Imagine this:

Chris Christie is at the controls of an airplane that experiences difficulty remaining airborne. He orders his crew to lighten the plane's load.

The crew, consisting of Essex County Executive Joe DiVincenzo, Hudson County State Sen. Brian Stack, Senate President Steve Sweeney and assorted Democratic municipal officials, responds by seizing gubernatorial candidate Barbara Buono and flinging her into the clouds.

All is well and the crew can take credit for saving the plane and everybody in it. There is, of course, an expectation that their bravery will be rewarded by the pilot at some point.

Christie's smooth glide path to re-election is not in serious doubt, but with the help of his crew, he has eliminated any suggestion of turbulence.

It's been clear ever since he announced his re-election bid that Christie intended to pursue not merely a decisive victory, but one so overwhelming that it would catapult him into the top tier of Republican presidential contenders in 2016.

The polling has been consistent: His lead over Buono has held at 30 points; his job-performance standing is in the 60 percent range, and he leads in nearly every category.

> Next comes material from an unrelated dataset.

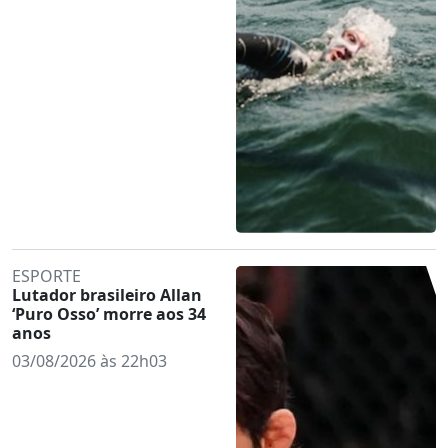
ESPORTE
Lutador brasileiro Allan
‘Puro Osso’ morre aos 34
anos
03/08/2026 às 22h03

All signs point to Christie realizing his wish of a plurality approaching the three-quarters of a million votes run up by Tom Kean in 1985.

The Democratic party has deteriorated into a dysfunctional family, beset by public quarreling and sniping at Buono.

The party has conceded the gubernatorial election while regrouping to defend its majorities in the Legislature. It appears content to wait for 2017, when Christie will be completing his second term or will have already left to pursue national ambitions.

The lack of any concern for Buono and the absence of any compunction about tossing her out of the airplane are striking. It's no secret that party leaders actively sought someone other than her to oppose Christie, but when all of the viable challengers took a pass, they were left with her.

Rather than close ranks and rally behind her in the name of party loyalty, many Democrats simply gave up, went through the motions, or worked against her.

Party-switching and crossover endorsements have become increasingly common, but the high profiles of those who've announced their support for Christie have made their decisions stand out.

DiVincenzo and Stack are leaders of the two strongest Democratic counties in the state, always counted upon to deliver election-deciding pluralities for their party's candidates. That historic edge will be denied to Buono.

While he has not endorsed Christie, Sweeney's antipathy toward Buono's candidacy and his policy differences with her are well-documented. Additionally, his political guru is South Jersey leader George Norcross. Sweeney, the speculation has it, would not be so unenthusiastic about Buono without Norcross' acquiescence or at his direction.

Buono faced a difficult task from the outset. Her fundraising has been less than robust. As long as she is unable to narrow the gap in the polls, it will be difficult to convince reliable party donors to be as generous as they have been in the past.

Circumstances have worked against her as well, diverting attention away from her while muting her message and denying her any significant issue-oriented traction.

Christie cavorting at the shore with President Barack Obama - the national leader of Buono's party - reminded everybody of the governor's leadership in the aftermath of Hurricane Sandy. The special election to fill the unexpired term of the late U.S. Sen. Frank Lautenberg has sucked much of the oxygen out of the political atmosphere.

She continues to struggle for the media attention necessary to achieve broader name recognition. She has been powerless to combat Christie's masterful use of incumbency.

She can hope the debates will provide her with the audience and exposure she needs, but Christie is a skilled debater and is not about to allow her to gain the upper hand in a face-to-face confrontation.

Being deserted by party leaders simply adds to a burden that already seems more than she can bear.

Carl Golden is a senior contributing analyst with The William J. Hughes Center for Public Policy at The Richard Stockton College of New Jersey.